Ничего не известно, а еще и четырех нет!
То ли устал я, то ли нервы окрепли, но я и в самом деле заснул. Кириллыч меня разбудил, шепнув, что подъезжаем к Москве.
«Все чудесатее и чудесатее…» – подумал я.
Откуда строчка? Из «прошлой жизни»…
Поезд докатился почти до МКАД и свернул куда-то на боковую ветку вползая с ленивым перестуком в промзону. Было темно, из ночной черноты выплывали приземистые сооружения, огромные ржавые емкости, трубы, решетчатые мачты с давно погасшими прожекторами, а потом яркий свет фонарей вычленил из темноты здоровенный ангар, метров пятидесяти в длину. Вот как раз в огромные двери этого ангара и вкатывал тепловоз.
Когда наш вагон оказался внутри, стук колес усилился за счет эха, а сверху упал неяркий свет ламп. Ангар был почти пуст, лишь небольшая группа людей стояла в отдалении, встречая поезд.
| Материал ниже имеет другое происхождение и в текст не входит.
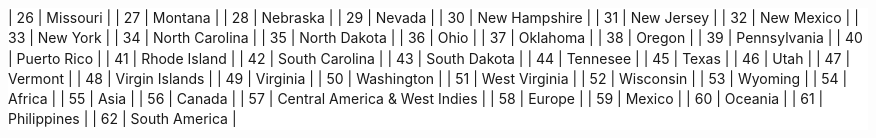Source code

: | 26     | Missouri                      |
| 27     | Montana                       |
| 28     | Nebraska                      |
| 29     | Nevada                        |
| 30     | New Hampshire                 |
| 31     | New Jersey                    |
| 32     | New Mexico                    |
| 33     | New York                      |
| 34     | North Carolina                |
| 35     | North Dakota                  |
| 36     | Ohio                          |
| 37     | Oklahoma                      |
| 38     | Oregon                        |
| 39     | Pennsylvania                  |
| 40     | Puerto Rico                   |
| 41     | Rhode Island                  |
| 42     | South Carolina                |
| 43     | South Dakota                  |
| 44     | Tennesee                      |
| 45     | Texas                         |
| 46     | Utah                          |
| 47     | Vermont                       |
| 48     | Virgin Islands                |
| 49     | Virginia                      |
| 50     | Washington                    |
| 51     | West Virginia                 |
| 52     | Wisconsin                     |
| 53     | Wyoming                       |
| 54     | Africa                        |
| 55     | Asia                          |
| 56     | Canada                        |
| 57     | Central America & West Indies |
| 58     | Europe                        |
| 59     | Mexico                        |
| 60     | Oceania                       |
| 61     | Philippines                   |
| 62     | South America                 |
Четверо или пятеро.
Все они были одеты очень хорошо, даже так – богато. Их холеные лица были оживлены, четверка или пятерка – нет, именно четверка – переговаривалась друг с другом или затягивалась дымом сигарет.
Состав еле полз, редко постукивая колесами. Вот мимо проплыла массивная рама еще одних ворот, испещренная будто барельефами или глубоко вдавленными узорами, и поезд вкатился… в ясный день.